Creating Knowledge for Business Decision Making
Shiraj Khan (University of South Florida (USF), USA), Auroop R. Ganguly (Oak Ridge National Laboratory, USA) and Amar Gupta (University of Arizona, Tucson, USA)
Copyright: © 2006
Business forecasts and predictive models are rarely perfect. A paraphrase of the Nobel winning physicist Neils Bohr is apt in this context: Prediction is difficult, especially if it is of the future. However, executives and managers in enterprises ranging from retail and consumer packaged goods to high tech and semiconductors have to resort to forecasting and planning about the future.

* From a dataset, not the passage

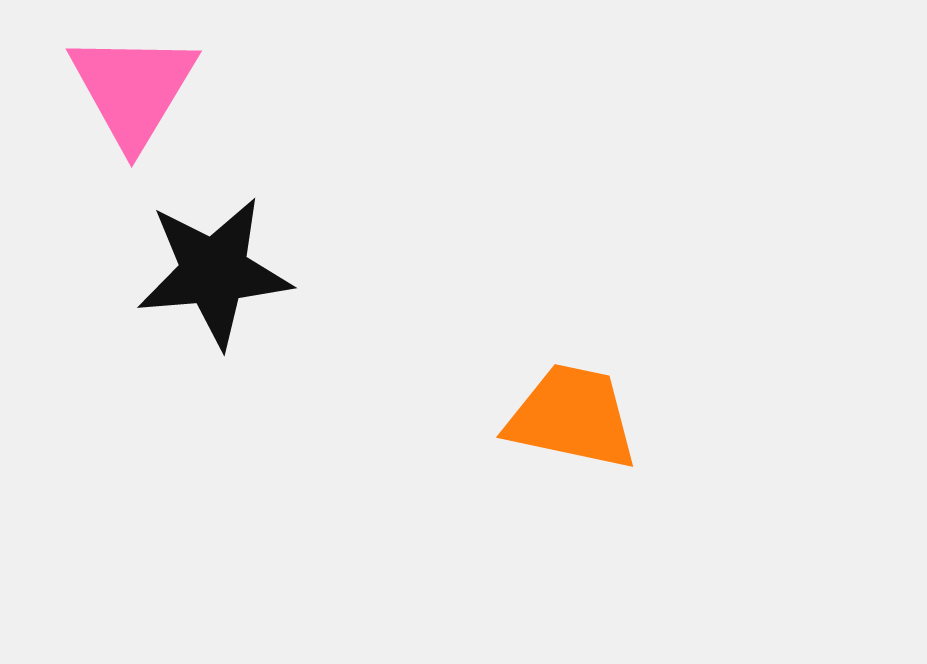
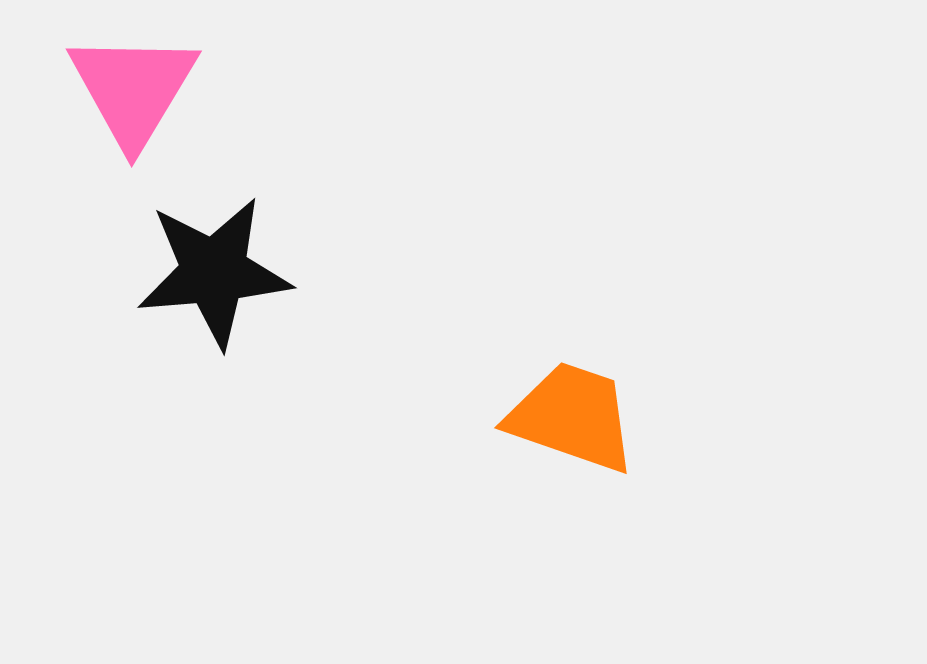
orange trapezoid: rotated 7 degrees clockwise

Phenomenal growth and spectacular failures are associated with organizations depending on their ability to understand market directions and respond quickly to change. Relatively minor improvements in forecast accuracy and predictive modeling at detailed levels can translate to significant gains for the enterprise through better strategic decisions, continuous performance management, and rapid translation to tactical decisions. The key to these processes is the knowledge-based enterprise, which can effectively utilize information from multiple sources as well as the expertise of skilled human resources, to develop strategies and processes for creating, preserving, and utilizing knowledge. These efforts, spanning revenue-generation endeavors like promotion management or new product launch, to cost-cutting operations like inventory planning or demand management, have significant impacts on the top and bottom lines of an enterprise.